Ha un titolo quanto mai evocativo la stupenda Mostra di Duccio Trombadori visitabile sino al 23 marzo nella prestigiosa sede della Fondazione Marco Besso di Roma: “Le scampagnate. Paesaggi italiani” (visitabile su prenotazione entro le 12 del giorno precedente la visita tel.: 0668192984, oppure via email: prenotazionifondazionemarcobesso.net), promossa dallo Studio Aperto Arti visive della Fondazione Besso, diretto da Lillo Bartoloni.
Duccio Trombadori ha sempre accompagnato nel corso del tempo la sua nota attività di giornalista ed esperto critico d’arte moderna italiana ad un’ esperienza personale della pittura che riecheggia la lezione del ‘900 italiano e in particolare della “Scuola Romana”.
“…Amavo percorrere le superfici tonali e la composizione di certi paesaggi elementari, casolari di campagna, alberature di mezzo bosco, valli baciate da luci tenere di tramonto o di primo mattino… In anni non sospetti, ho eletto gli autori di una mia ideale pinacoteca, ho amato imitare la loro pittura: Carrà, Derain, Manguin, Rosai, Soffici, Trombadori… Tra loro, mi pareva di trovare la giusta misura di poesia per fare luce sul dramma spirituale dell’anima europea nel ‘900…”.
“Ho voluto esprimere una sorta di scacciapensieri, un giardino italiano ideale che mette in scena luoghi prediletti, tutti rivestiti dal manto immaginativo della pittura”:
I venticinque dipinti esposti raffigurano situazioni ambientali di mare e di terra, riconoscibili o immaginate come “scorci mediterranei”, e diventano occasione, dice l’autore, di vivere una “parentesi estetica, la proposta di una ‘scampagnata dello spirito’ , un sogno ad occhi aperti da effettuare con la pittura lontano dai fragori e rumori del presente”.
Nel pregevole piccolo Catalogo edito da Maretti un dialogo tra l’Autore e Antonella Amendola svela la genesi sottesa di questi stupendi dipinti, che, anche al visitatore più sprovveduto, non possono che suscitare l’emozione di tempi e di luoghi sospesi, in uno iato epifanico che rimanda a memorie e giorni felici, purtroppo perduti per sempre, e che solo l’Arte di Trombadori redime e sublima in un sentimento d’Amore.
Certo, poi Trombadori sempre in questo scambio epistolare on line con la Amendola afferma: “In quel che faccio non c’è però rimpianto del passato che non torna.

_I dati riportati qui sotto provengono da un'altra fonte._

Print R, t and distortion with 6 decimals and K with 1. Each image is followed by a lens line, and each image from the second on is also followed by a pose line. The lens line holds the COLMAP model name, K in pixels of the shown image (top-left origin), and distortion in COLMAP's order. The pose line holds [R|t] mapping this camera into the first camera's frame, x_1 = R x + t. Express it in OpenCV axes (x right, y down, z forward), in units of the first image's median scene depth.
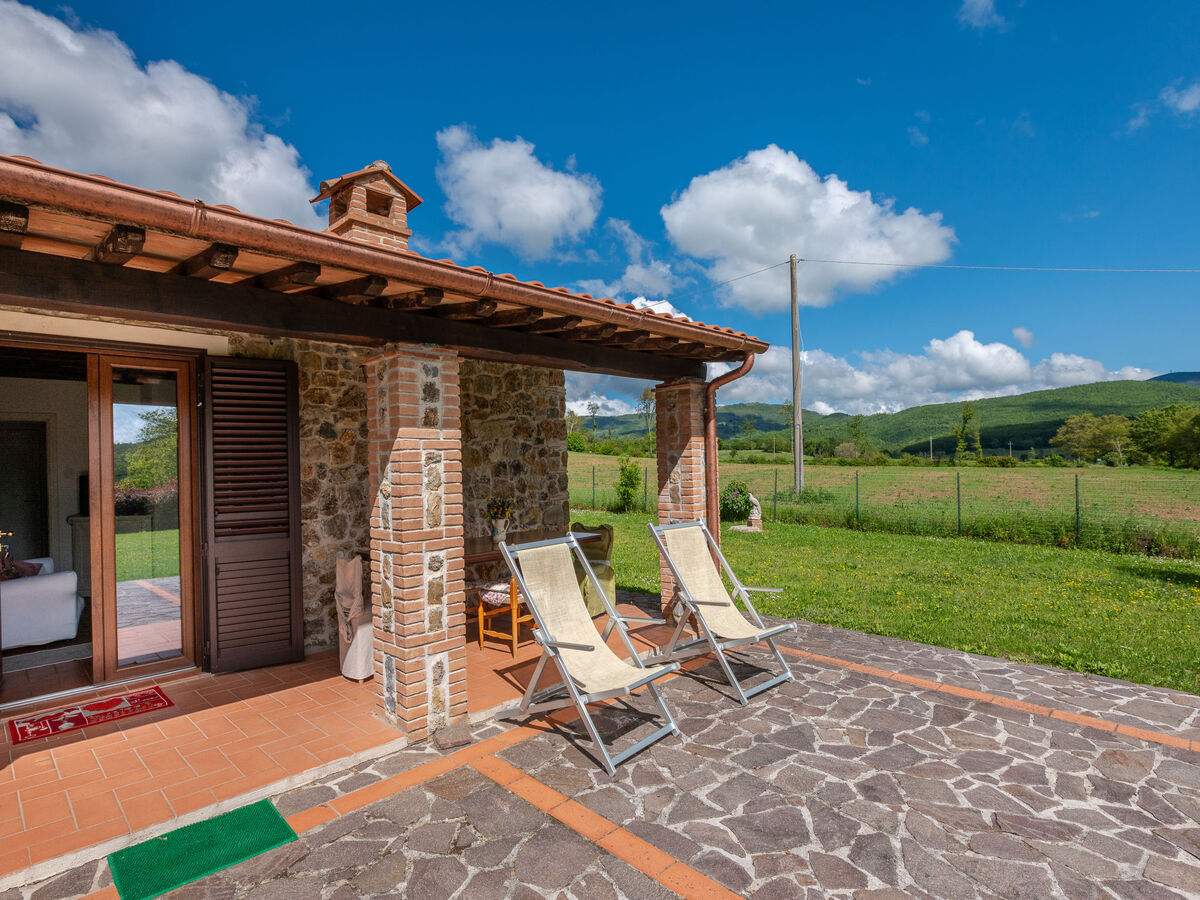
lens RADIAL K [[635.0, 0, 589.3], [0, 635.0, 465.1], [0, 0, 1]] dist [-0.012280, 0.001008]
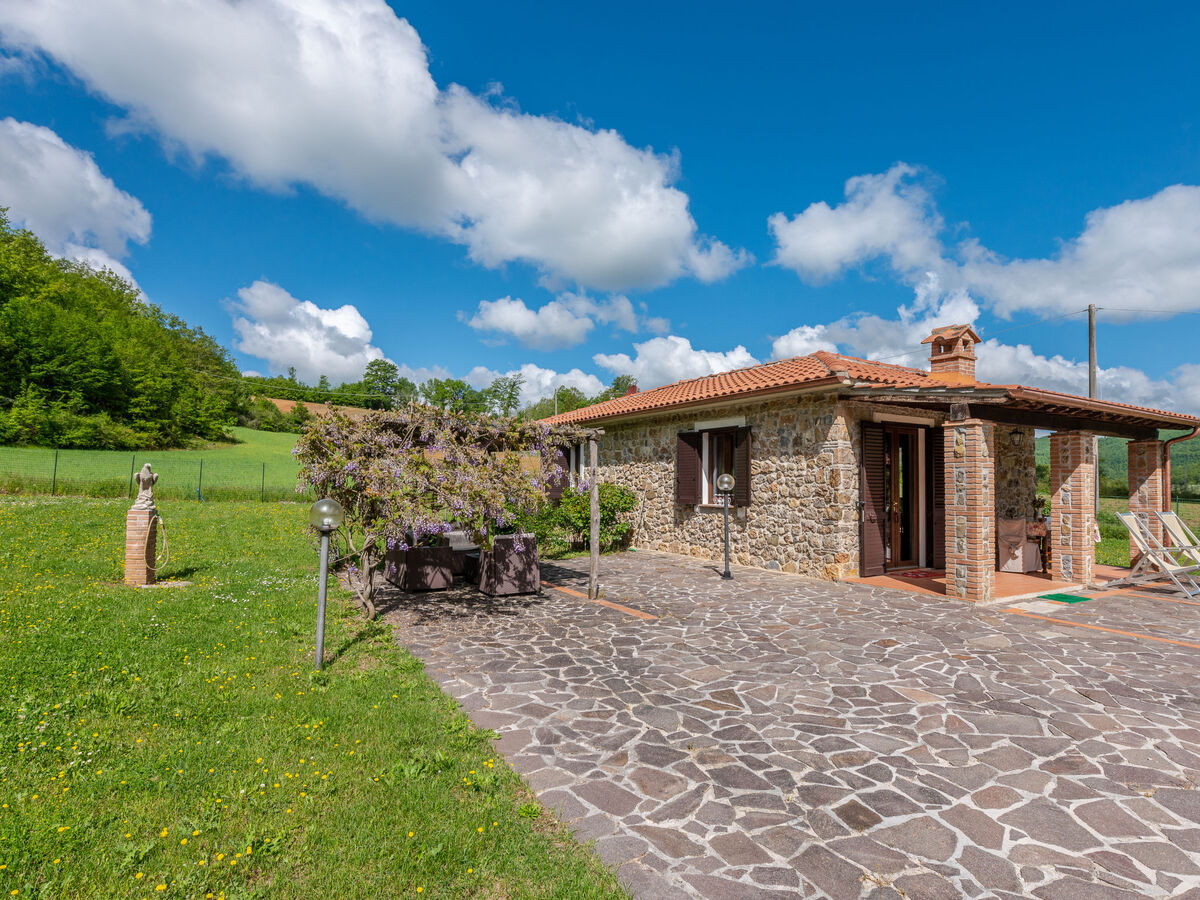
lens RADIAL K [[650.2, 0, 591.3], [0, 650.2, 461.2], [0, 0, 1]] dist [-0.003287, -0.003173]
pose [[0.970562, 0.025622, -0.239486, -0.991522], [-0.033893, 0.998961, -0.030481, 0.046520], [0.238456, 0.037701, 0.970421, -1.252592]]
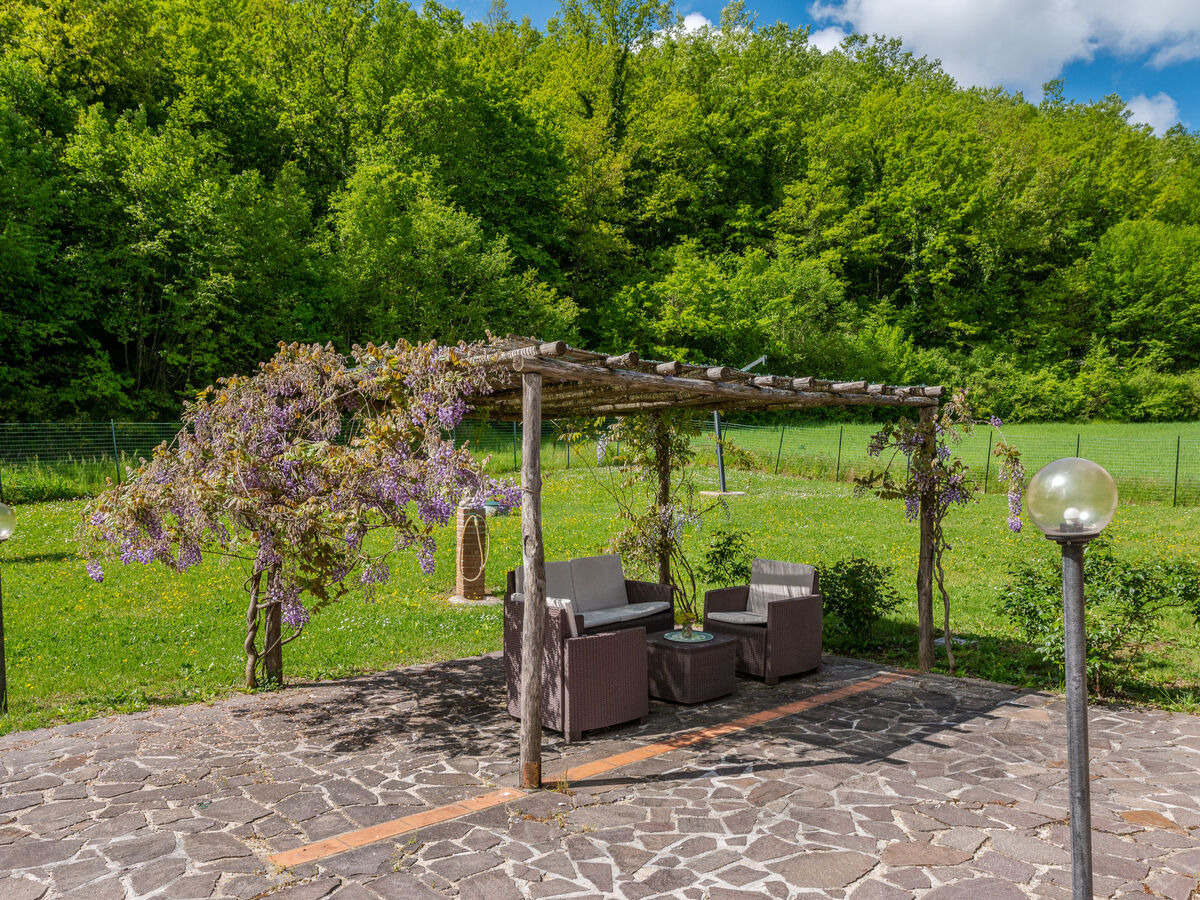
lens RADIAL K [[985.4, 0, 643.9], [0, 985.4, 499.5], [0, 0, 1]] dist [-0.009093, -0.003537]
pose [[0.017373, 0.066558, -0.997631, -0.504670], [-0.005866, 0.997772, 0.066465, 0.004808], [0.999832, 0.004697, 0.017724, 0.265524]]
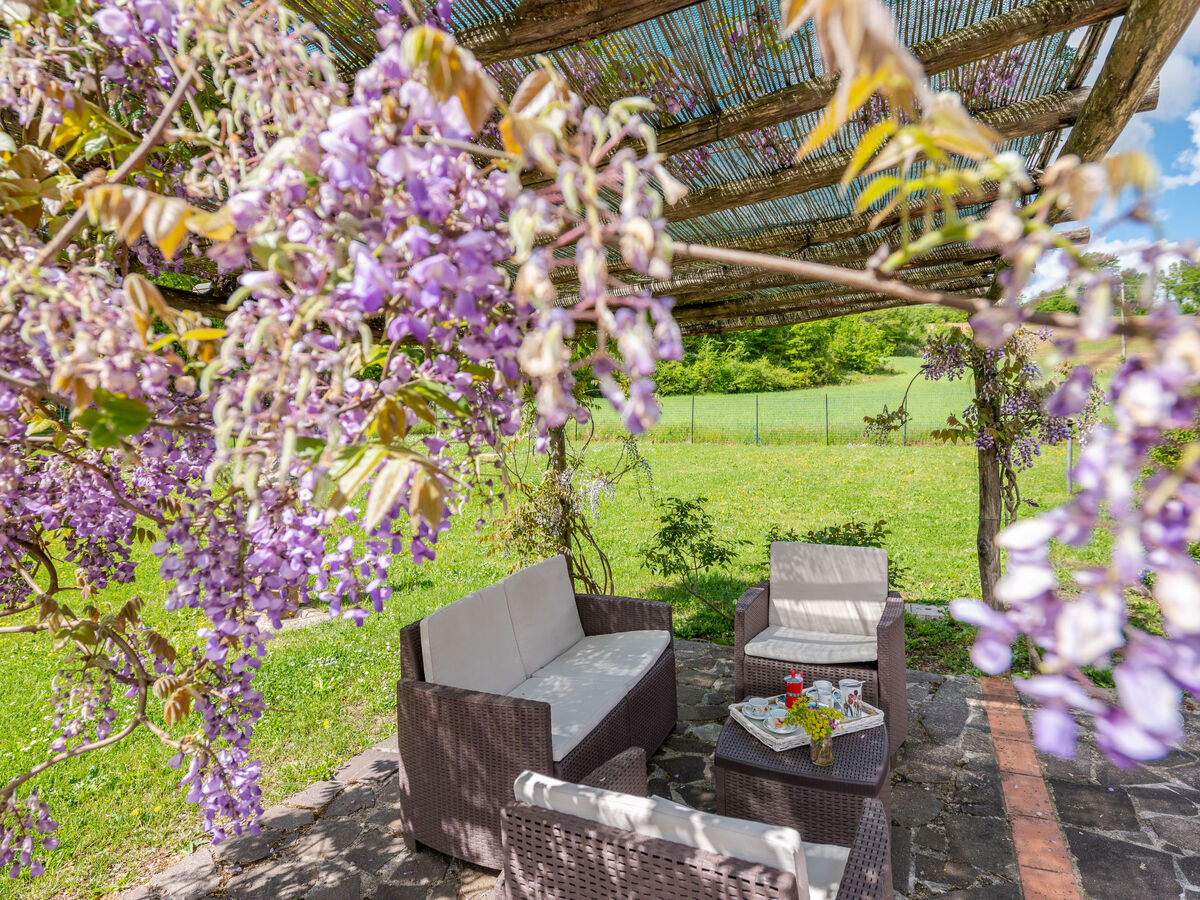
lens RADIAL K [[650.2, 0, 600.6], [0, 650.2, 446.0], [0, 0, 1]] dist [-0.003287, -0.003173]
pose [[0.342613, 0.041160, -0.938574, -1.416329], [0.027461, 0.998174, 0.053797, 0.057402], [0.939075, -0.044206, 0.340858, 0.089121]]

Tu hai anche alluso al senso di una parola tedesca come la “Sehnsucht” che sarebbe “ soggezione al desiderio” o anelito all’irrangiungibile. Nel mio caso, per restare al vocabolario filosofico, parlerei piuttosto di un “ersatz” visivo, il sostituto transitorio di un più ampio bisogno di assoluto. Con i paesaggi italiani e mediterranei, immaginati quale memoria formale di un bene appena vissuto e già sparito, ho cercato di descrivere una sorta di protettivo “hortus conclusus” lontano dai fragori e rumori del presente. Una parentesi estetica, insomma: l’esperienza di un “sogno ad occchi aperti”, come dici tu, da attraversare nella e con la pittura”.

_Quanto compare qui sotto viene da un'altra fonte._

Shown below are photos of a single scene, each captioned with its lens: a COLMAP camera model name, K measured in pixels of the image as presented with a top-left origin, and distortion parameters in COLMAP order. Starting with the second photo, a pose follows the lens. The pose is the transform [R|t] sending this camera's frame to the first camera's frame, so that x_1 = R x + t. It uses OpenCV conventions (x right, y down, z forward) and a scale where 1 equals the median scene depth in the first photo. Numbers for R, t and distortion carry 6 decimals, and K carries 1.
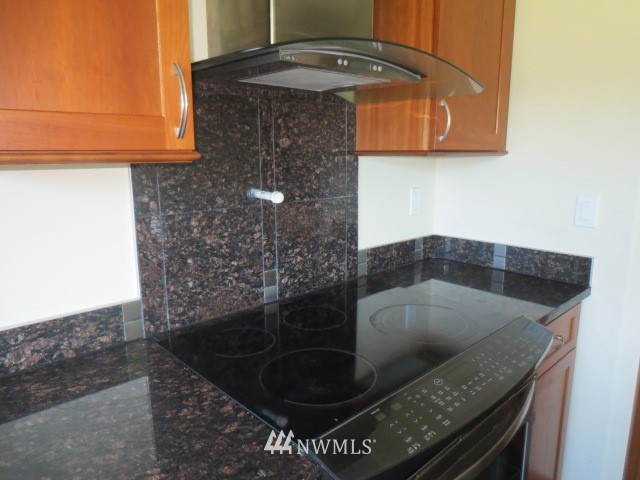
lens RADIAL K [[456.4, 0, 323.2], [0, 456.4, 238.0], [0, 0, 1]] dist [-0.007937, -0.002597]
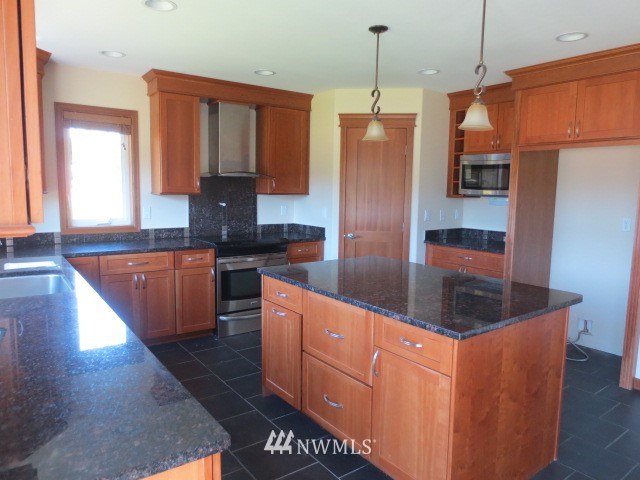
lens RADIAL K [[456.4, 0, 318.0], [0, 456.4, 239.8], [0, 0, 1]] dist [-0.007937, -0.002597]
pose [[0.991545, 0.035466, -0.124826, 1.059823], [-0.044608, 0.996462, -0.071226, 0.403066], [0.121858, 0.076192, 0.989619, -2.430498]]
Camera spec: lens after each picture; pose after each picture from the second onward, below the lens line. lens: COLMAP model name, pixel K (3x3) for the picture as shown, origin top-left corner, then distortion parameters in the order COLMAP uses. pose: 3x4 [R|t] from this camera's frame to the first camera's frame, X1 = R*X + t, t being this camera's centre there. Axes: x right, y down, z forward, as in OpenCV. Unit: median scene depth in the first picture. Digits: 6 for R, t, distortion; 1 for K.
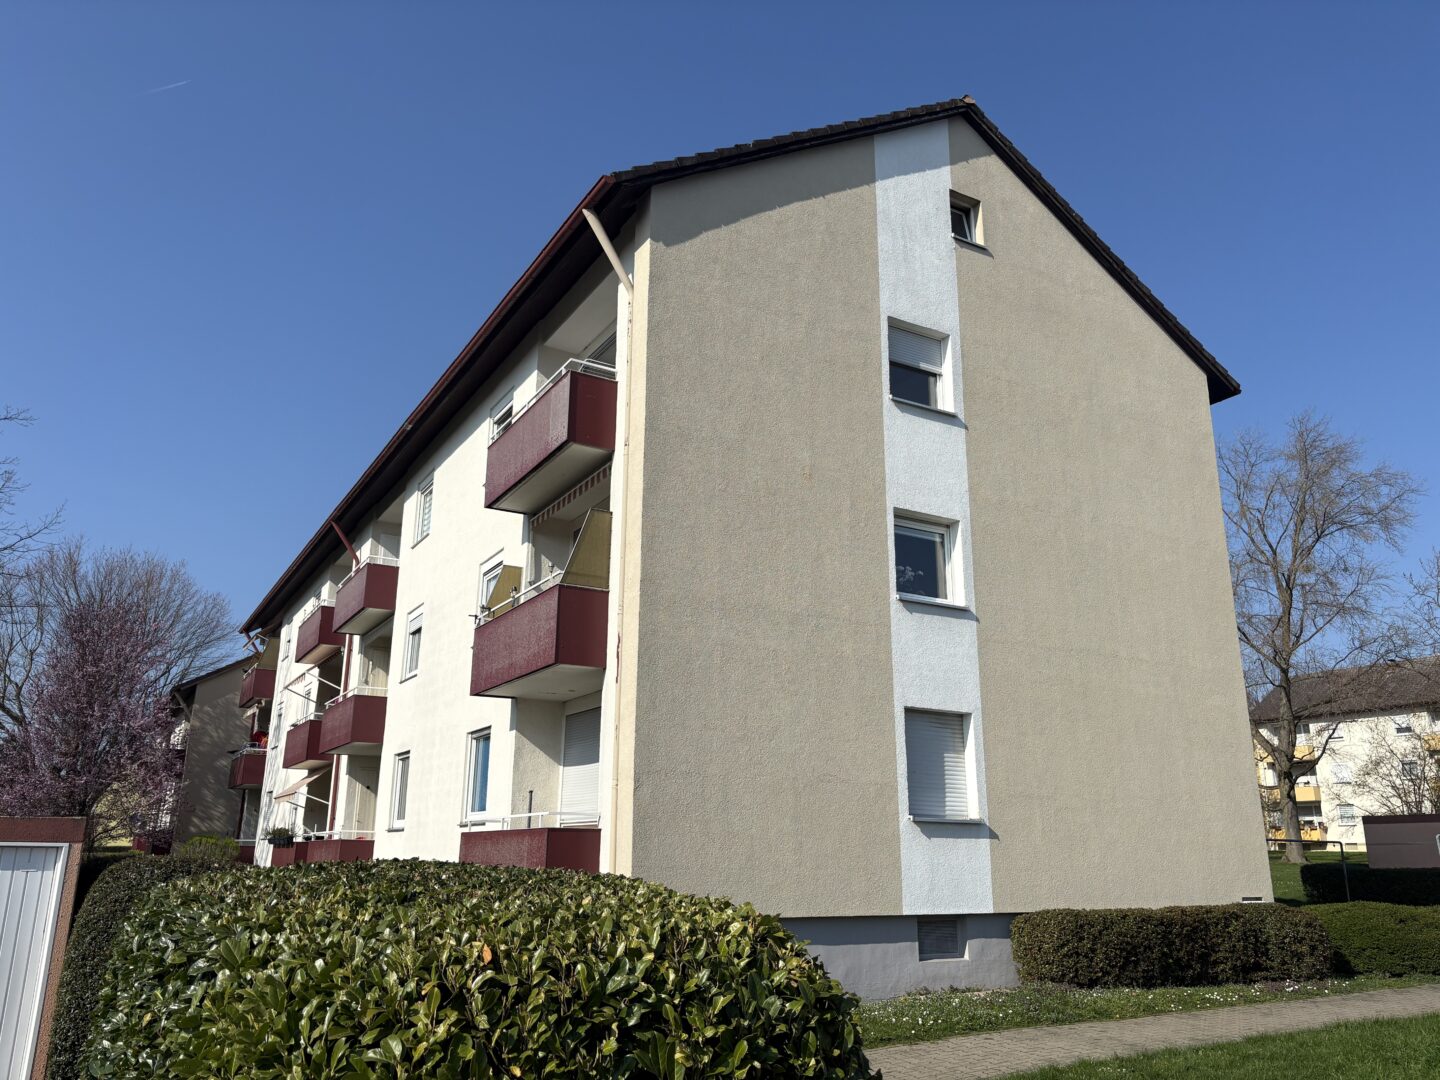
lens RADIAL K [[1106.2, 0, 720.0], [0, 1106.2, 540.0], [0, 0, 1]] dist [-0.002984, -0.000848]
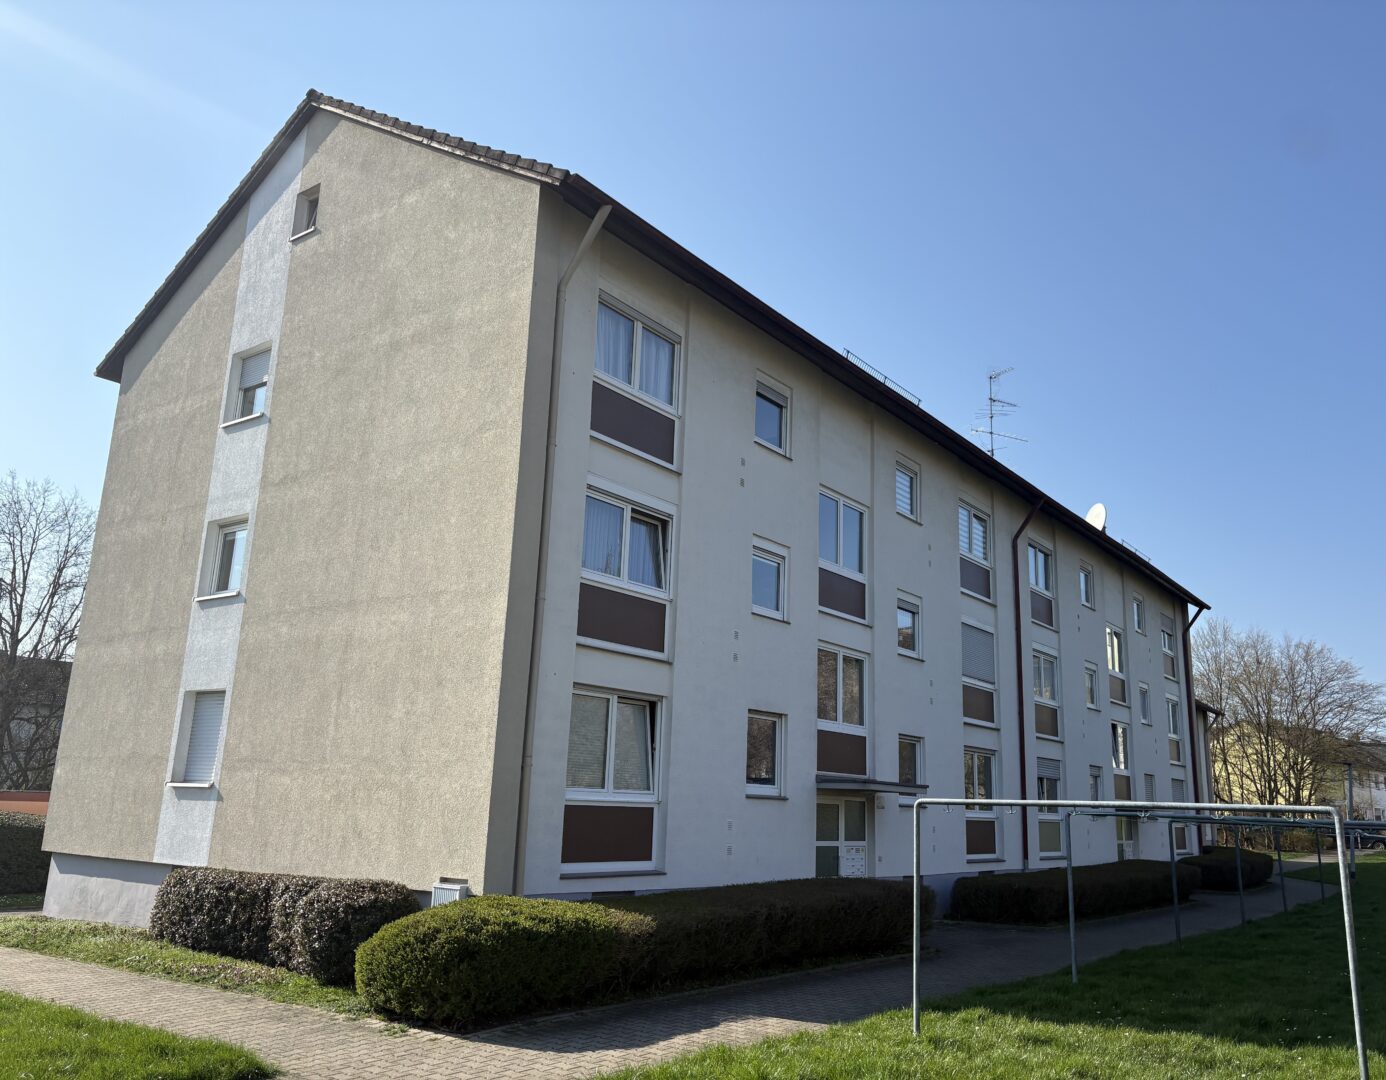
lens RADIAL K [[1100.4, 0, 693.0], [0, 1100.4, 540.0], [0, 0, 1]] dist [0.006814, 0.004535]
pose [[0.395168, -0.215501, -0.892974, 1.461258], [0.230048, 0.964333, -0.130919, 0.271550], [0.889337, -0.153691, 0.430649, 0.986049]]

Ecco che allora la cifra dell’Autore si fa non solo “evocativa” di “temi e suggestioni del paesaggio nella cultura figurativa del novecento, ed in particolare di quel versante più intimista, se non proprio solipsista che va dalle atmosfere incantate pur nella loro ossessiva oggettività, alla ricerca della ‘verità’ dello spazio e della luce, del nonno Francesco Trombadori all’esasperato scientismo e al minuzioso naturalismo di Antonio Donghi, alla patetica primordialità di Riccardo Francalancia” – coma nota acutamente Francesco Moschini nel bel Catalogo edito da Maretti-ma sembra andare oltre, perchè in definitiva“Per Duccio Trombadori il dipingere è abbandono che tralascia il mondo reale: su questo aut-aut si innesta il tema tragico, nella impossibiliutà di comporre questi due mondi. Perciò dipingere è per Duccio Trombadori anche un allontanamento, un porre distanza tra sé e sé stesso: definire il luogo del sentimento in contrapposizione al luogo della ragione”-come scrive oltre Francesco Moschini, per poi concludere –“Ma allontanarsi dai luioghi non è comprenderli. Certoi in molti suoi lavori sembra quasi di essere sul punto di oltrepassare la soglia, di attraversare lo specchio, ma crideltà dello specchio è il rimandarci costsntemente la nostra stessa immagine, di fronte alla quale arretriamo impauriti, così come impauriti arretriano di fronte a questi paesaggi che non sappiamo vivere, che dipingiamo per dimenticare”.